→ **What you have to do**
Nothing after the line with "Майнкрафт с модами [cubixworld.net]" belongs in the copy; extract the lines below from the top through that line, pictures left out.

(Dataset entries)

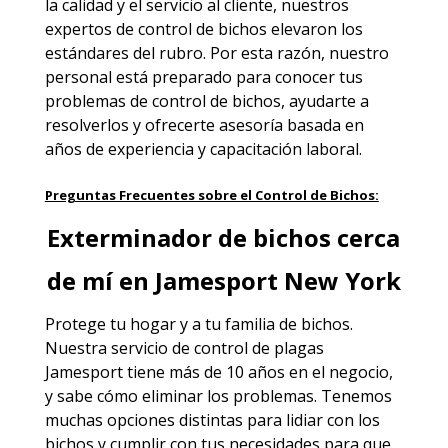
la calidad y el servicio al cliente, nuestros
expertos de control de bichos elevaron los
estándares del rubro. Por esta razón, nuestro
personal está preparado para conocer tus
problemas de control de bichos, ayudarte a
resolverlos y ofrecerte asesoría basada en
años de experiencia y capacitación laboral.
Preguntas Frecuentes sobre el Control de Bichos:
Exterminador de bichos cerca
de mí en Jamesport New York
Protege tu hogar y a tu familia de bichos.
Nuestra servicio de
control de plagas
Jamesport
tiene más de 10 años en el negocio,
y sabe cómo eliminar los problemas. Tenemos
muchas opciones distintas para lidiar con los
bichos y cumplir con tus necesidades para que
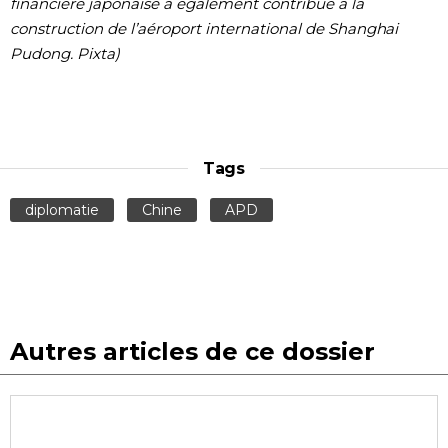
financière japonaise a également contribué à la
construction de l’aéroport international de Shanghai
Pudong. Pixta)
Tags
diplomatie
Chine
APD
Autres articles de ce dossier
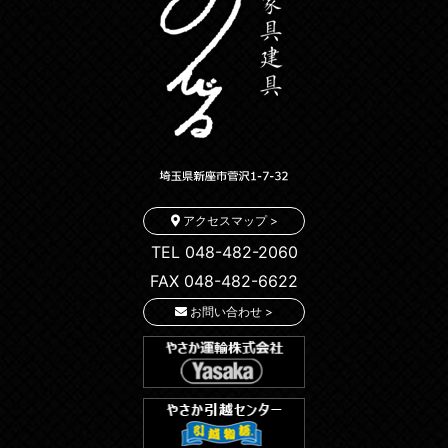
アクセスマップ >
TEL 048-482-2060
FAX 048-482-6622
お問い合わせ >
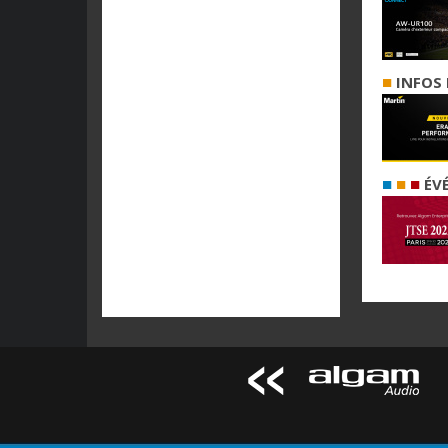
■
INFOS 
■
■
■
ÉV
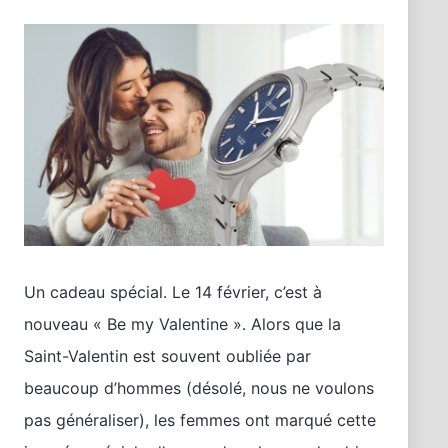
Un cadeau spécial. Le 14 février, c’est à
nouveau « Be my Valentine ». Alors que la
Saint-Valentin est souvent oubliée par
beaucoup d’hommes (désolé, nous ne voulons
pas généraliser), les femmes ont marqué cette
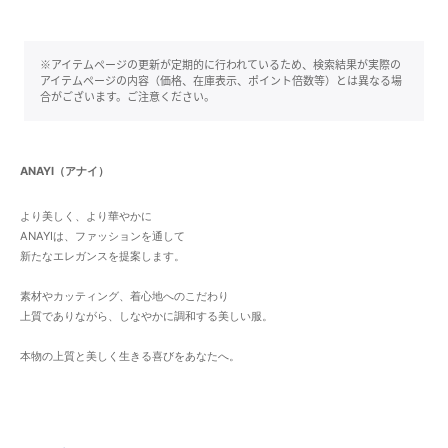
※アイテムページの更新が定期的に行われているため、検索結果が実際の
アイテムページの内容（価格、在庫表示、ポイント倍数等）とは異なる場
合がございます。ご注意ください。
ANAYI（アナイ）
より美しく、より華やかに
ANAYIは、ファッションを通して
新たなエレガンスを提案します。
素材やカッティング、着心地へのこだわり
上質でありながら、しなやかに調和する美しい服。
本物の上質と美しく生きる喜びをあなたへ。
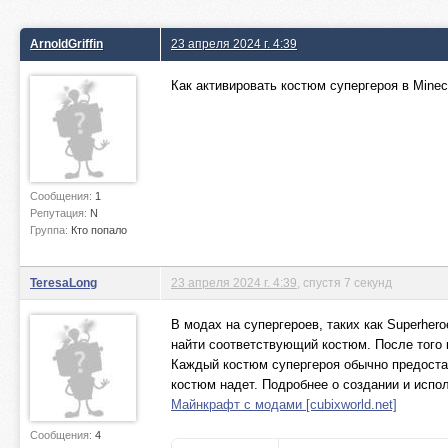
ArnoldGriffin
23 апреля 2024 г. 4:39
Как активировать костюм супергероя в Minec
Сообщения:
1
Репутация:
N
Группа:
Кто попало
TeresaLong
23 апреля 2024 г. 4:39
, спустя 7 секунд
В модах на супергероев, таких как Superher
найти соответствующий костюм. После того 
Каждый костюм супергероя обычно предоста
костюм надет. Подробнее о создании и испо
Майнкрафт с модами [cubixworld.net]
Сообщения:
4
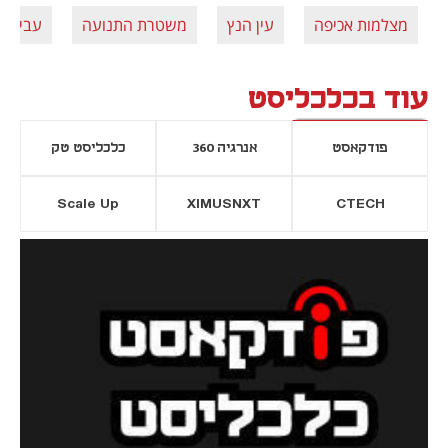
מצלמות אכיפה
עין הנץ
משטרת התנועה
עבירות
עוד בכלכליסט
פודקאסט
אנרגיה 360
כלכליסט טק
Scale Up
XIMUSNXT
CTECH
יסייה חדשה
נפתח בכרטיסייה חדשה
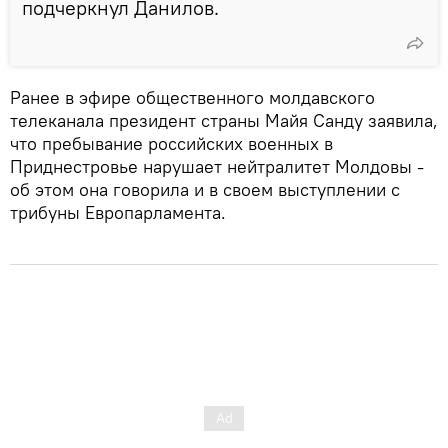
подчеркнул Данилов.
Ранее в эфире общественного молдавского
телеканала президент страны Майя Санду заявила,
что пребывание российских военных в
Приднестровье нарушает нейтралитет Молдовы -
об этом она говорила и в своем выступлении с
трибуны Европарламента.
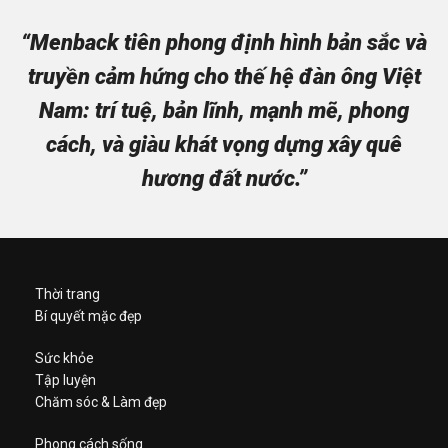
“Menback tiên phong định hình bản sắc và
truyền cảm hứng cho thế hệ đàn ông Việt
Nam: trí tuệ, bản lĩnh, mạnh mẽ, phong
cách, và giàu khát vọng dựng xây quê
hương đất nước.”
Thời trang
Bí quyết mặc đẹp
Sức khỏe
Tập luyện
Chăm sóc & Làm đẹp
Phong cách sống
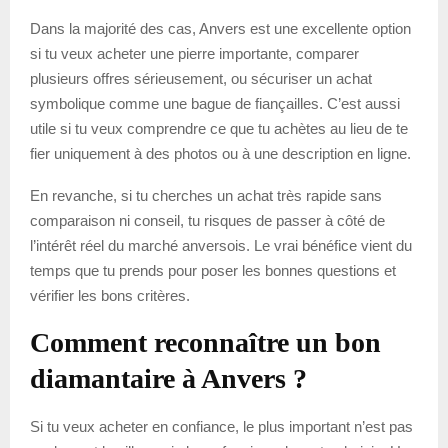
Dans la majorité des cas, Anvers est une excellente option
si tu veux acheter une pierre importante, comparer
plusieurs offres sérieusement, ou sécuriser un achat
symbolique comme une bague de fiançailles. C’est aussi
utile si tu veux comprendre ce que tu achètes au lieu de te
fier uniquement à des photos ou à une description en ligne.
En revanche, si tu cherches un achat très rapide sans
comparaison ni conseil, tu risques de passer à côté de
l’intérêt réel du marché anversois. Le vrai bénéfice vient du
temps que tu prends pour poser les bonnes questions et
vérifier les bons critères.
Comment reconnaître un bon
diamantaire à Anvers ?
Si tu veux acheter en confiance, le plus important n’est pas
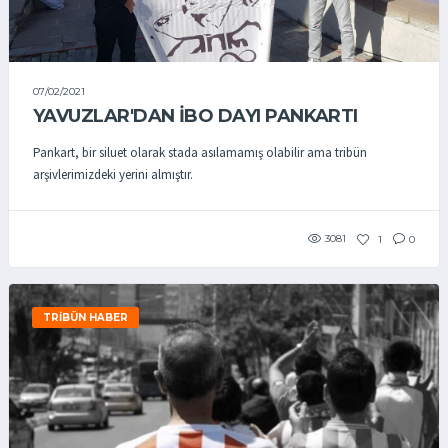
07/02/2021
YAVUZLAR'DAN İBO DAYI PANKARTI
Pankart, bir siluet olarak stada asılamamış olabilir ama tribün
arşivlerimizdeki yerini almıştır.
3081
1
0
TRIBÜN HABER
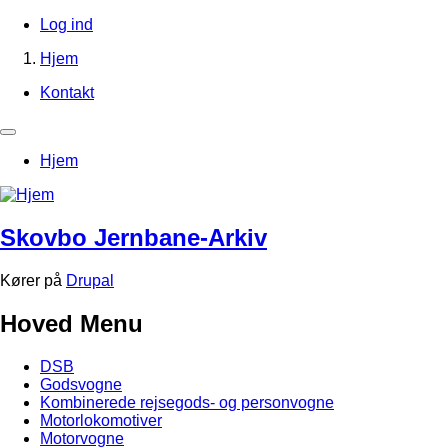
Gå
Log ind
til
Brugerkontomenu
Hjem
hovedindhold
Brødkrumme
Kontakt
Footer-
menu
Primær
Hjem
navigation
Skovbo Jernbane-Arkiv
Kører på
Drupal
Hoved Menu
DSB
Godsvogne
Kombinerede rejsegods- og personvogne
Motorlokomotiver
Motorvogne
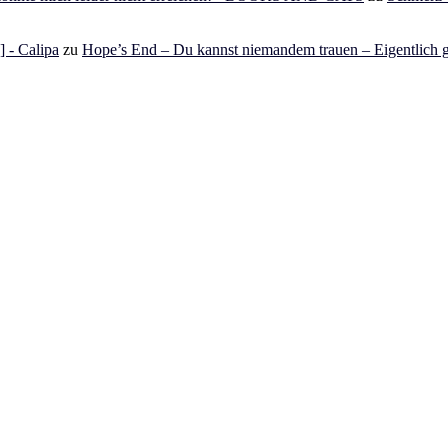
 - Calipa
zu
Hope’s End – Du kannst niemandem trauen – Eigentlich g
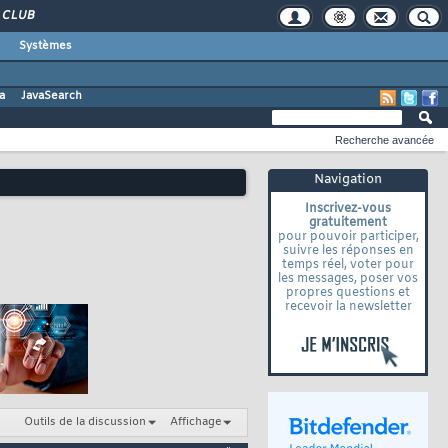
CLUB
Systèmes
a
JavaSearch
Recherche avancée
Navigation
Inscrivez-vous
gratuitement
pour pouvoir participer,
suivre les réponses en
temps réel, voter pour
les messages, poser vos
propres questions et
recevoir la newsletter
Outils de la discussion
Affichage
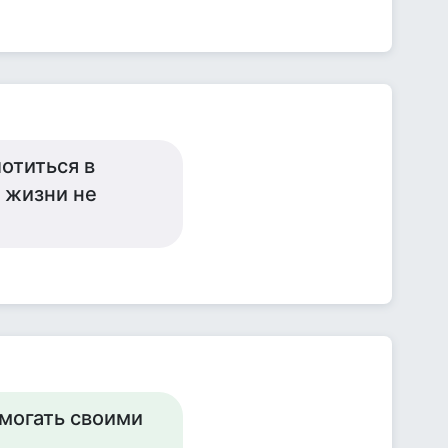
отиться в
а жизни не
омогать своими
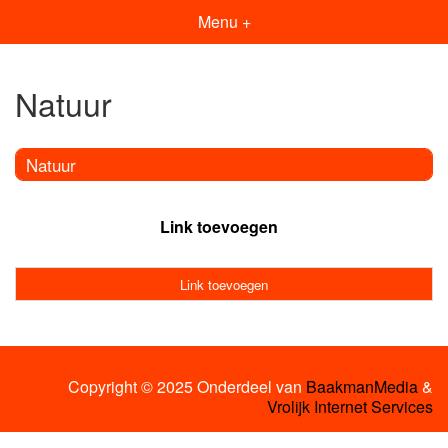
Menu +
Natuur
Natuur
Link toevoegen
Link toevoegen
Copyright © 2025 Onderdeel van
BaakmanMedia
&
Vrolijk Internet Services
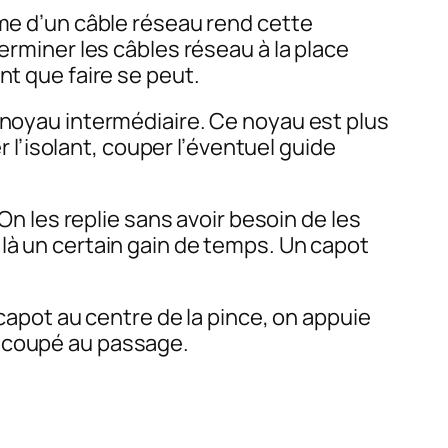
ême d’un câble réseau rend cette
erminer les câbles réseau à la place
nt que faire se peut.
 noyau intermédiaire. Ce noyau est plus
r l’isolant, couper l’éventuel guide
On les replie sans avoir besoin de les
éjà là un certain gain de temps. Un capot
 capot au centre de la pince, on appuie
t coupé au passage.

→ **Response area**
la calidad y el servicio al cliente, nuestros
expertos de control de bichos elevaron los
estándares del rubro. Por esta razón, nuestro
personal está preparado para conocer tus
problemas de control de bichos, ayudarte a
resolverlos y ofrecerte asesoría basada en
años de experiencia y capacitación laboral.
Preguntas Frecuentes sobre el Control de Bichos:
Exterminador de bichos cerca
de mí en Jamesport New York
Protege tu hogar y a tu familia de bichos.
Nuestra servicio de
control de plagas
Jamesport
tiene más de 10 años en el negocio,
y sabe cómo eliminar los problemas. Tenemos
muchas opciones distintas para lidiar con los
bichos y cumplir con tus necesidades para que
financière japonaise a également contribué à la
construction de l’aéroport international de Shanghai
Pudong. Pixta)
Tags
diplomatie
Chine
APD
Autres articles de ce dossier
アクセスマップ >
TEL 048-482-2060
FAX 048-482-6622
お問い合わせ >
■
INFOS 
■
■
■
ÉV
Un cadeau spécial. Le 14 février, c’est à
nouveau « Be my Valentine ». Alors que la
Saint-Valentin est souvent oubliée par
beaucoup d’hommes (désolé, nous ne voulons
pas généraliser), les femmes ont marqué cette
※アイテムページの更新が定期的に行われているため、検索結果が実際の
アイテムページの内容（価格、在庫表示、ポイント倍数等）とは異なる場
合がございます。ご注意ください。
ANAYI（アナイ）
より美しく、より華やかに
ANAYIは、ファッションを通して
新たなエレガンスを提案します。
素材やカッティング、着心地へのこだわり
上質でありながら、しなやかに調和する美しい服。
本物の上質と美しく生きる喜びをあなたへ。
ArnoldGriffin
23 апреля 2024 г. 4:39
Как активировать костюм супергероя в Minec
Сообщения:
1
Репутация:
N
Группа:
Кто попало
TeresaLong
23 апреля 2024 г. 4:39
, спустя 7 секунд
В модах на супергероев, таких как Superher
найти соответствующий костюм. После того 
Каждый костюм супергероя обычно предоста
костюм надет. Подробнее о создании и испо
Майнкрафт с модами [cubixworld.net]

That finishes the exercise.